(Short-answer chart tasks)
..............................

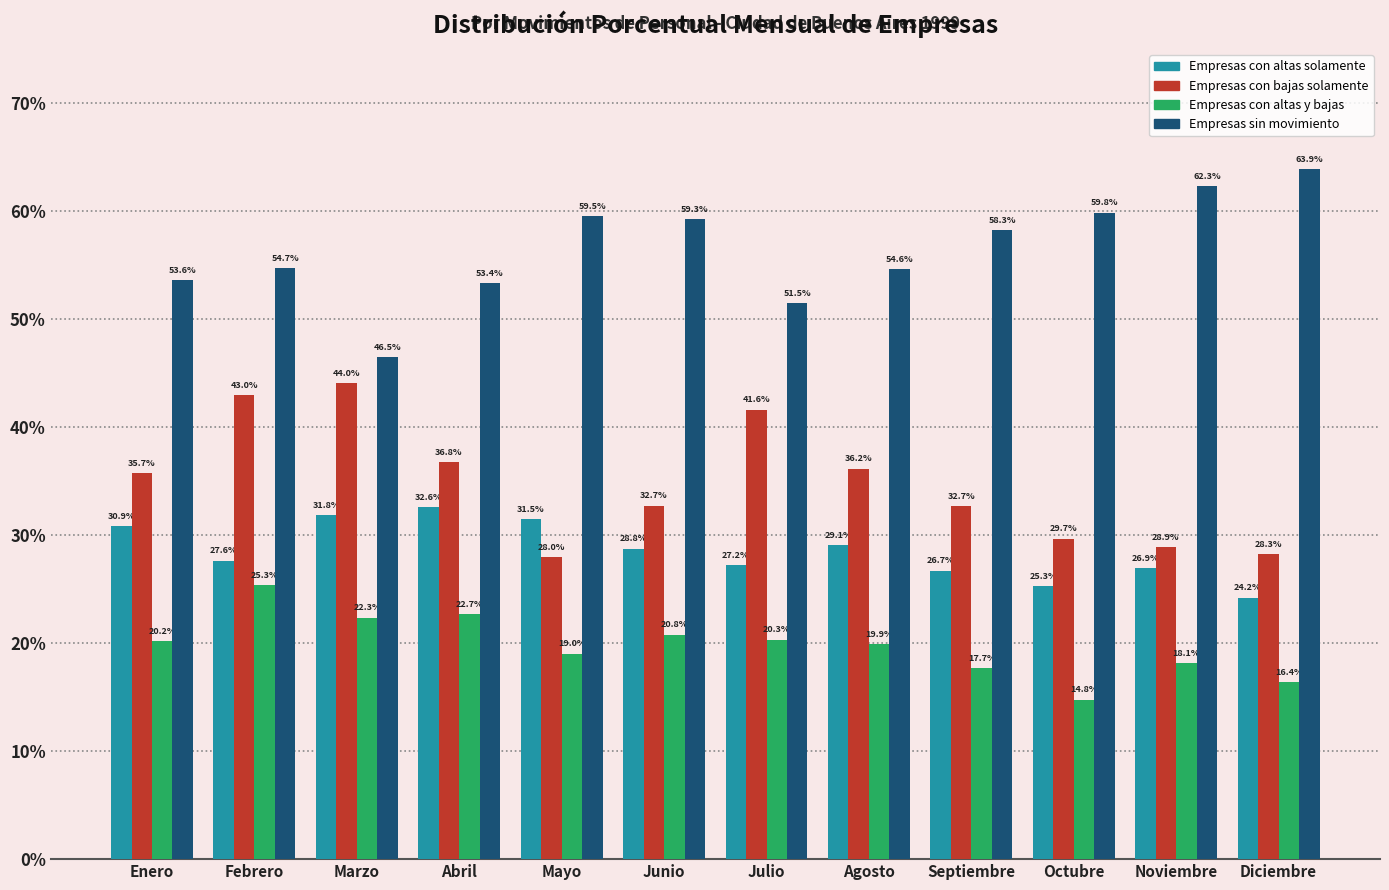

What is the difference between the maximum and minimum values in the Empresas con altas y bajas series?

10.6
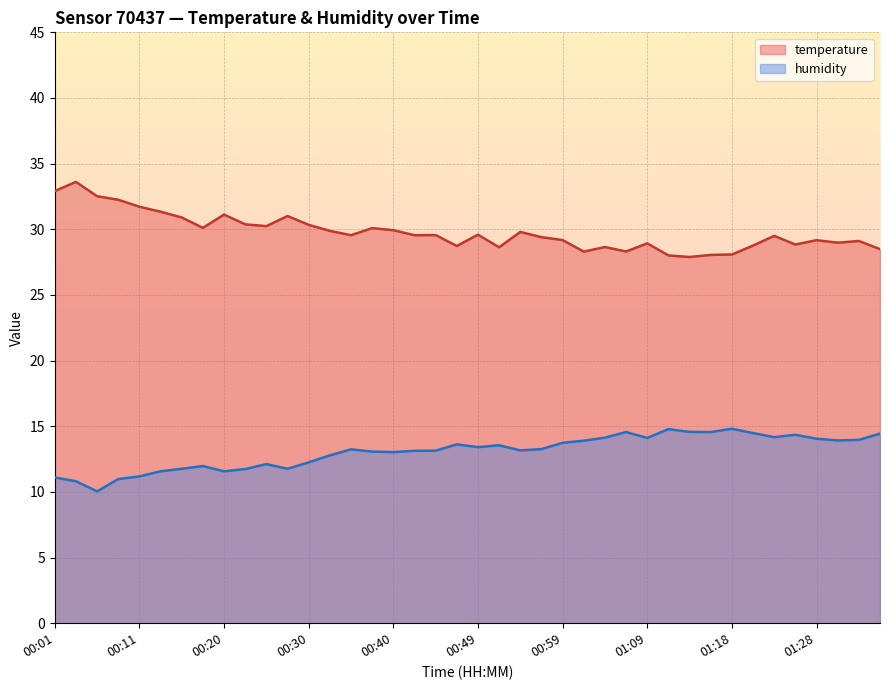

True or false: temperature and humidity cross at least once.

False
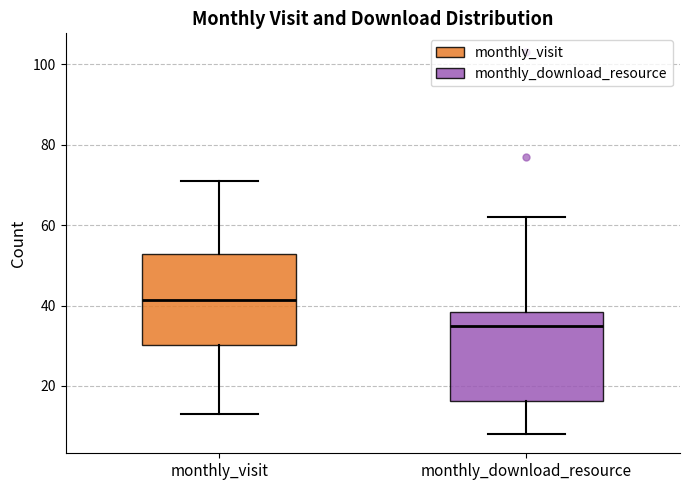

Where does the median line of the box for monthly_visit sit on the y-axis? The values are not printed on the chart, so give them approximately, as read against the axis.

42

..............................

● Try it
Copy every row above word for word, leaving out the pictures.

● Answer box
What is the difference between the maximum and minimum values in the Empresas con altas y bajas series?

10.6

True or false: temperature and humidity cross at least once.

False

Where does the median line of the box for monthly_visit sit on the y-axis? The values are not printed on the chart, so give them approximately, as read against the axis.

42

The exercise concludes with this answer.